AMD Gets ARMed for SecurityJuly 2, 2012
Author: Kevin Krewell
AMD has taken a license from ARM, although not for the purpose of making ARM-based PCs or servers: it aims to secure its x86 processors. AMD will license ARM’s Cortex-A5 core to control a dedicated security coprocessor called the Platform Security Processor (PSP). This security coprocessor will include a number of dedicated and isolated resources, such as on-chip SRAM and ROM, chip-unique cryptographic keys, and a number of cryptographic acceleration engines with support for multiple cryptographic algorithms, all in addition to the Cortex-A5. AMD will include the PSP in an unnamed PC processor in 2013. The chip company could have built its own technology based on an x86 core, but instead chose the already established ARM solution running on a small and power-efficient Cortex-A5.
The PSP’s Cortex-A5 must use a paging mechanism to extend its 32-bit address space to support the x86’s larger 64-bit address space. Because Cortex-A5 incorporates ARM’s TrustZone technology, the PSP could run its own secure OS and create an isolated trusted-execution environment. The trusted-execution environment in the PSP will accelerate secure computing for digital content, sensitive data, e-commerce, and trusted-client-based cloud interactions.
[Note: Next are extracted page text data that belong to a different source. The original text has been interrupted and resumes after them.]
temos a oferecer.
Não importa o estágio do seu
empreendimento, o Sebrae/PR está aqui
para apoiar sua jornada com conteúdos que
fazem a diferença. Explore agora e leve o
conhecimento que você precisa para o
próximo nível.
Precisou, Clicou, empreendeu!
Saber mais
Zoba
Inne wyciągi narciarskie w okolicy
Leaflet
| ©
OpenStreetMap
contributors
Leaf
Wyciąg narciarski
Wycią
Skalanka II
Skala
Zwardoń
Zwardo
In addition to licensing IP, the two companies joined with three other silicon and IP vendors to form the Heterogeneous System Architecture (HSA) Foundation to promote programming standards for parallel computing using GPUs. The other partners are Imagination Technologies, MediaTek, and Texas Instruments. Notably missing were Intel and Nvidia, which is not a surprise considering both those companies have competing heterogeneous strategies. Also missing were other vendors with their own GPU designs such as Broadcom, DMP, Qualcomm, and Vivante. The HSA Foundation plans to add software and system-manufacturer members in the future.
The Foundation intends to deliver a roadmap to enable compliant platforms. A key hardware feature of a compliant platform is a unified coherent-memory architecture shared between the CPU and GPU. The industry is still a few years away from hardware that supports CPU-GPU coherence, but in the meantime, the foundation will work on developing standards for a low-level intermediate language for parallel processing. Since ARM and Imagination Technologies are working together on standards, most mobile platforms can be covered, but the absence of Intel and Qualcomm will create major gaps.